Je vais vous raconter une expérience que j'ai vécue à l'atelier théâtre. Les gestuelles, ces exercices qui nous permettent de relier notre corps et notre imaginaire me font tellement de bien. J'adore. A chaque séance, je me sens emporter, libérer par ces exercices.
Assis tous en cercle sur le plancher très près les uns des autres, nos pieds se rejoignant au centre, nous cherchons à deviner quel est cet objet imaginaire que le professeur est en train de créer à partir d'une masse informe. L'objet inventé, créé par simple manipulation d'une matière fictive, est remis par son créateur à la personne placée à sa gauche. Celle-ci reçoit la pièce, la manipule à son tour pour la transformer en un nouvel objet à remettre à son voisin de gauche.
Je reçois de ma voisine de droite la masse qu'elle a magnifiquement transformée en un miroir, un beau miroir qu'elle m'a remis avec beaucoup de précaution. Mais qu'avais-je besoin de cette plaque de verre, froide et rigide, qui me renverrait mon image? En la recevant, j'ai laissé tomber l'objet qui s'est brisé en mille morceaux. J'ai ramassé les pièces, imaginaires bien sûr; j'en ai fait un amas que j'ai réchauffé de mes mains pour le transformer en une matière souple et malléable dans laquelle j'ai soufflé pour lui donner la forme d'une boule, une boule qui grossissait, s'agrandissait démesurément à mesure que je lui transmettais mon souffle; une boule qui devenait notre planète Terre. Mes mains ont tenu la sphère du haut de mes bras et elles la faisaient tourner de façon à la faire danser. Je l'ai laissée quelque peu s'envoler avant de la rattraper pour la remettre entre les mains à la personne placée à ma gauche.
J'étais tellement bien après cette expérience. Et tellement fière d'avoir réussi à imaginer cette transformation d'une glace, objet inerte et froid, et en une belle boule ronde, légère et chaude, avec cette sensation agréable de pouvoir faire danser la terre au bout de mes bras...

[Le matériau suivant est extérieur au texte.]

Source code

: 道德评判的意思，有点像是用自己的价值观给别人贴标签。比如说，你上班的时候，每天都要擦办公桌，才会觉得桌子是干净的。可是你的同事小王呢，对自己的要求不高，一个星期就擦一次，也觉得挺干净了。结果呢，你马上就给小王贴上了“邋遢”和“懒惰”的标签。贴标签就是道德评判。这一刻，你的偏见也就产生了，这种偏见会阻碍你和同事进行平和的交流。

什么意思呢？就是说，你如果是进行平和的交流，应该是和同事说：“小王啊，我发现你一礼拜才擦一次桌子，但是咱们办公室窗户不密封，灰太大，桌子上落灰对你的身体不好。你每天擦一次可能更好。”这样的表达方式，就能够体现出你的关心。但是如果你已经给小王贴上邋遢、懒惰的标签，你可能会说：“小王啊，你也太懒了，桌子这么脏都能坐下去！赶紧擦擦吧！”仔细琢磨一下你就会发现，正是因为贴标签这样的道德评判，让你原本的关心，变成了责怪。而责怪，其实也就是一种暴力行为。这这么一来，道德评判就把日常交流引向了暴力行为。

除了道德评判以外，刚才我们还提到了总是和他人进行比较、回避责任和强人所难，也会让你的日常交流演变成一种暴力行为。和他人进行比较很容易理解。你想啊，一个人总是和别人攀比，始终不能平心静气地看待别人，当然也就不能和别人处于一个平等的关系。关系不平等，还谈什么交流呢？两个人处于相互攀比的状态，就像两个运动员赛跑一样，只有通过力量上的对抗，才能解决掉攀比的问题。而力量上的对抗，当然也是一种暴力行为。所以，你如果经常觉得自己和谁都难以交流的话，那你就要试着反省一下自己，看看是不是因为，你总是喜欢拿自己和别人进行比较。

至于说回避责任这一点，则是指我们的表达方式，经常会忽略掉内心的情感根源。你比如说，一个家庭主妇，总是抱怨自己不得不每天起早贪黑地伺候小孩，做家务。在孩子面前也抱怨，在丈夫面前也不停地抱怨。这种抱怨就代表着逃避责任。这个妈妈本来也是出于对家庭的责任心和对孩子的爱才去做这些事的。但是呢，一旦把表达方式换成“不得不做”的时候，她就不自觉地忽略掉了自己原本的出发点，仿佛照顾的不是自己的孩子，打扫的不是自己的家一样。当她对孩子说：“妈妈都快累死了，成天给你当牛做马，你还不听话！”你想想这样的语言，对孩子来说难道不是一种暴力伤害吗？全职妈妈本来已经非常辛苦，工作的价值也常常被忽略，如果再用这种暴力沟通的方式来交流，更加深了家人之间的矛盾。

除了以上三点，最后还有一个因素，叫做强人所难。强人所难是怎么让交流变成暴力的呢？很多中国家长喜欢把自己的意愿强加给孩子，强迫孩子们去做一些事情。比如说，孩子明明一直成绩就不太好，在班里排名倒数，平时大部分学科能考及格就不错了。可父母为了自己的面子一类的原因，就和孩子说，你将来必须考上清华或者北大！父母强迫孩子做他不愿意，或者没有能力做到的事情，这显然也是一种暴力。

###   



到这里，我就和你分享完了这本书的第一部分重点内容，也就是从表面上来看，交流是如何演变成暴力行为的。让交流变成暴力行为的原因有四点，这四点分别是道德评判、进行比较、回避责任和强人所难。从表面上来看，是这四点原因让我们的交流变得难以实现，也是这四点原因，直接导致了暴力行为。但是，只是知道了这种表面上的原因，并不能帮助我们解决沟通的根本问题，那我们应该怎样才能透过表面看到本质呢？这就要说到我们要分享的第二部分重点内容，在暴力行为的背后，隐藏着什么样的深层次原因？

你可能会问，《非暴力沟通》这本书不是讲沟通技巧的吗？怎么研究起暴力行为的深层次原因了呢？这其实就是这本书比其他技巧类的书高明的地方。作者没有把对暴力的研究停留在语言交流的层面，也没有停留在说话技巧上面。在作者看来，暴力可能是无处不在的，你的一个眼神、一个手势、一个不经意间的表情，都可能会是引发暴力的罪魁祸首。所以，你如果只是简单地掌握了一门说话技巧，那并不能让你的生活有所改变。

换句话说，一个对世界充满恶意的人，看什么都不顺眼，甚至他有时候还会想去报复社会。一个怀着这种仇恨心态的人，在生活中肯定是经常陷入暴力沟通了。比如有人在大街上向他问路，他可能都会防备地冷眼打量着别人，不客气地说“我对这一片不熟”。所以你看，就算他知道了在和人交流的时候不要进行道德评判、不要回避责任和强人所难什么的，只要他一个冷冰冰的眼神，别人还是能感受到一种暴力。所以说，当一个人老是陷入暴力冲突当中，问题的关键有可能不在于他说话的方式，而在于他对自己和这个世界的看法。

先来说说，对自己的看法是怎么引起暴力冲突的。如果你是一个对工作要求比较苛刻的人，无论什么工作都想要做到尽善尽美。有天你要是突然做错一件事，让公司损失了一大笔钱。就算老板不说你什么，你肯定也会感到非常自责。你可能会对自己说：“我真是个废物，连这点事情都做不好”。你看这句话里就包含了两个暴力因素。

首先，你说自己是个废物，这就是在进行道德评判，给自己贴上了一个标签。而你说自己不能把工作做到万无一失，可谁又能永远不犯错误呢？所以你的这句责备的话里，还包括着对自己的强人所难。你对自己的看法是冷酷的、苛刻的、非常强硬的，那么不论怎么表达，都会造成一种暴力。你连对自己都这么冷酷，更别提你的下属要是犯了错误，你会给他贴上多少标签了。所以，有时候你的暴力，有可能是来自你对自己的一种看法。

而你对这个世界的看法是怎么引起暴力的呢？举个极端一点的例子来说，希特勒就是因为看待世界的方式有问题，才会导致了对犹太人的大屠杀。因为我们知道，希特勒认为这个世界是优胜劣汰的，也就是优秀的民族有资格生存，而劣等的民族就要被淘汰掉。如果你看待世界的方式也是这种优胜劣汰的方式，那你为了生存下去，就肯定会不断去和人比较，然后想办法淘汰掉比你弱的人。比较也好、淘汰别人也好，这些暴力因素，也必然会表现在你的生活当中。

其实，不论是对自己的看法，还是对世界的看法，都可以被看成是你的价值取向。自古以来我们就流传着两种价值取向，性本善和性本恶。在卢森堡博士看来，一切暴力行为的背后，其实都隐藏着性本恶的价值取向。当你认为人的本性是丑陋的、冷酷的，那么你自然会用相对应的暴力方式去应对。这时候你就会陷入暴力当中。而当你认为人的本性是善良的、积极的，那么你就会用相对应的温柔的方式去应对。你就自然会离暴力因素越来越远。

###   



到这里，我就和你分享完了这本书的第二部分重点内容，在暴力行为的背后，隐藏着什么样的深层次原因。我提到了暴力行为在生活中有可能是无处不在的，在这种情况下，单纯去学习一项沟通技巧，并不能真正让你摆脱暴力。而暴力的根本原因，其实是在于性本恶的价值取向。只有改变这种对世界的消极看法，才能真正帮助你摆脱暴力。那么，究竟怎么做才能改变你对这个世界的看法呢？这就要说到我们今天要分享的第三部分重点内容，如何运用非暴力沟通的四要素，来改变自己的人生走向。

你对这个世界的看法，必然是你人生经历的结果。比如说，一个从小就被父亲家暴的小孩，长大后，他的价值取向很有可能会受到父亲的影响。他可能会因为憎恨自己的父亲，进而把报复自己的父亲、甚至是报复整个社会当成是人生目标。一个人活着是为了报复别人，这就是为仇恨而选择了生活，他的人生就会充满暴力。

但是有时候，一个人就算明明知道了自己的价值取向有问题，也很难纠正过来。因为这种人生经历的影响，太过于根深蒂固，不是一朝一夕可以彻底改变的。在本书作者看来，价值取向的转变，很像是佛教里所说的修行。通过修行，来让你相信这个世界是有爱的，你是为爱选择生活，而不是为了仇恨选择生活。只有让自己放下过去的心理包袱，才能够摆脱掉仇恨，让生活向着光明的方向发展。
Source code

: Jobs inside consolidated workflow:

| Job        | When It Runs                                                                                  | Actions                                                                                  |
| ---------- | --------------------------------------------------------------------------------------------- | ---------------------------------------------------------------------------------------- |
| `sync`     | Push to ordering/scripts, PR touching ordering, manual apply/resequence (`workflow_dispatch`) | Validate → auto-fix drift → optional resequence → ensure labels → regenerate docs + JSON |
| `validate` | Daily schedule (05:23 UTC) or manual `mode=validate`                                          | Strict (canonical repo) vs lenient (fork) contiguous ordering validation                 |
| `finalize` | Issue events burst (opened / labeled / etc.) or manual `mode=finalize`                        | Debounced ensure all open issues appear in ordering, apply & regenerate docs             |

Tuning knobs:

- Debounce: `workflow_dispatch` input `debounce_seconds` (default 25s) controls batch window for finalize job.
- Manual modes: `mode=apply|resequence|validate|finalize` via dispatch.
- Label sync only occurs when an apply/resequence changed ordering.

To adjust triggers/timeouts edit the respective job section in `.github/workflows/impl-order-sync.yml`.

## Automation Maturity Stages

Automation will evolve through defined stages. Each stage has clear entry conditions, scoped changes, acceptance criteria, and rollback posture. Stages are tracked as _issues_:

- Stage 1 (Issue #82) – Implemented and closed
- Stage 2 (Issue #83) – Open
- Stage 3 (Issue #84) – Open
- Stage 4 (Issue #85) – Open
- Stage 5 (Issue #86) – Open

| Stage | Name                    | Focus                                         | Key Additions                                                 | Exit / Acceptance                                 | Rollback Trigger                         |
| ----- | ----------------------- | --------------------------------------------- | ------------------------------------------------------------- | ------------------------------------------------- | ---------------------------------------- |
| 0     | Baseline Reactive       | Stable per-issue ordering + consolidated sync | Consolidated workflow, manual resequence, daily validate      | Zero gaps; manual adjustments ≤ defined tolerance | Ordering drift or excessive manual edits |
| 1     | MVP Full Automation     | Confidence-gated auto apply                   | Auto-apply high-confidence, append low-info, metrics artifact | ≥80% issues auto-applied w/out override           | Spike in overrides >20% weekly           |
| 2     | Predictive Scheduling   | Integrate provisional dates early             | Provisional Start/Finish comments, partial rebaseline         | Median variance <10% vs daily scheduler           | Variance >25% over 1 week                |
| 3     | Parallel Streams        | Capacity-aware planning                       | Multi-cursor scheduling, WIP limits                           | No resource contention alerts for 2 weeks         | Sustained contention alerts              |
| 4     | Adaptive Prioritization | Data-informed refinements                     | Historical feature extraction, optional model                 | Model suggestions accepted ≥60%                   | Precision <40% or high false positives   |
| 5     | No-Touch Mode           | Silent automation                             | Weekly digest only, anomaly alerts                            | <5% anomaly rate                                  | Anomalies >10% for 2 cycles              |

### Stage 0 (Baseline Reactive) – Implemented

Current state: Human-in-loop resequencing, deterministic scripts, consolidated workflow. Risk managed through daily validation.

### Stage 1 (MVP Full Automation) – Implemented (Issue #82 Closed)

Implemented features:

Quelle tendre, quelle belle émotion! Quel beau rêve éveillé surtout... Et vive le théâtre !!
La semaine suivante, un exercice similaire m'a procuré d'aussi grandes, d'aussi belles émotions. Couchée sur le dos, les bras étendus de chaque côté du corps, paumes tournées vers le haut, sur les instructions du professeur, je laisse mes mains être attirées vers le ciel comme par un aimant pour ensuite les laisser retomber sur le sol. Cela à plusieurs reprises. Mes bras suivent emportés par le mouvement de mes mains. A un moment donné, mes mains levées captent une forme, elles la manipulent, la laissent s'élever dans l'espace, la rattrapent. Je me retrouve avec, en mains, une autre boule bien pleine et légère que je manipule tout doucement pour la faire tourner, en prendre la mesure, la faire danser et la transformer, en forme humaine cette fois-ci, avant de la faire descendre sur moi et de la laisser entrer à l'intérieur. C'est comme si... c'est comme si mon âme s'était détachée de mon corps, avait pris la forme d'une boule, une belle grosse boule aux couleurs et aux odeurs agréables, puis, qu'elle s'était transformée en une forme humaine qui se laissait voir, entendre, toucher, caresser, aimer, avant de revenir prendre sa place en mon corps.
Je me sens tellement bien en mon corps, en mon coeur, en mon âme, quand je reviens du théâtre. Je crois que chaque personne devrait avoir la chance de faire une expérience semblable au moins une fois dans sa vie.
Et... quel merveilleux professeur on a ! Merci à toi, Jean-Pierre, pour ta passion du théâtre et ton amour de la vie.